Mortgage rescue can kill your credit rating
Most troubled homeowners don't realize that President Obama's entering a trial mortgage modification can actually hurt their credit. It's true that many people who apply for the president's plan are already delinquent in their mortgage payments, but being in a months-long trial period may only add to the pain. Under the president's plan, troubled borrowers can have their monthly mortgage payments reduced to 31% of their pre-tax income. Homeowners are first put in a trial modification for several months to prove they can handle the new commitment and to give the bank time to collect the necessary income and hardship verification documents. During this period, industry guidelines call for loan servicing companies to report borrowers to the credit bureaus according to their status before they entered the modification - either current or the number of days delinquent. However, borrowers' accounts are also designated with a code indicating they are in a partial payment plan.

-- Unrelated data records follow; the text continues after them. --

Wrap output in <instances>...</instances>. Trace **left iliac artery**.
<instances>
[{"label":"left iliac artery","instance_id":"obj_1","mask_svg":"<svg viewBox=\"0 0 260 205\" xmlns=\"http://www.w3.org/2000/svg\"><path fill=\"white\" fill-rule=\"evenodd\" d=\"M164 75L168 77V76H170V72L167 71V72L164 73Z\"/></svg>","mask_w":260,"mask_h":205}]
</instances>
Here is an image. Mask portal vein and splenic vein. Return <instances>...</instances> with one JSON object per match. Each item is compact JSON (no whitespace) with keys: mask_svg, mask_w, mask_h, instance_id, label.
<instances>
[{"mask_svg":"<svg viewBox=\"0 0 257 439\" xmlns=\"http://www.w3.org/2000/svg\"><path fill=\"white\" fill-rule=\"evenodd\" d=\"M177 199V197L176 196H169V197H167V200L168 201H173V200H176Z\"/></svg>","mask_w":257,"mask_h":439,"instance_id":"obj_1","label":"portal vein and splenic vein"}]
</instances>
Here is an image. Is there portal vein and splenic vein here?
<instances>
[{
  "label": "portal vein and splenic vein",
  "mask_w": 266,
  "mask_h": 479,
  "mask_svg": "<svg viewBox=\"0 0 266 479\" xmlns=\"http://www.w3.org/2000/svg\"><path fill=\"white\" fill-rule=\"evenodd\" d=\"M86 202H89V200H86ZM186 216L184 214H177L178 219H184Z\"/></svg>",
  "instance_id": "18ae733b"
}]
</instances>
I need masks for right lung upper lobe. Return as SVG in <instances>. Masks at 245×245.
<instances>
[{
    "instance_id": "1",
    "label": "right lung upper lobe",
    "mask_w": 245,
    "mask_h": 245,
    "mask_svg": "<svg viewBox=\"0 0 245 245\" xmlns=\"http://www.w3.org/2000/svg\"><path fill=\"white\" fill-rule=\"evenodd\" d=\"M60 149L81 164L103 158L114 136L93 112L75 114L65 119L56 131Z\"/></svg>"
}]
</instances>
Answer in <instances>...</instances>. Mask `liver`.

The coding alone can impact credit scores, which measure a consumer's financial health and range from 300 to 850 under the FICO system. The severity depends on how many payments the borrower missed before entering the program. Those who were current in their mortgages could see their scores fall up to 100 points, according to the Treasury Department.
Hi Eric;
Great post with super information about loan modification. Thank you for sharing.
Wow, that is pretty scary !! I wonder when our broken system will be mended.Every new path leads to more complications
And how does the plan affect those who were delinquent? Their scores are already shot, so does the modification make it worse?
Eric:
Sad but oh so true, its uncharted terrain.
Usually they need to be delinquent even before being "qualified".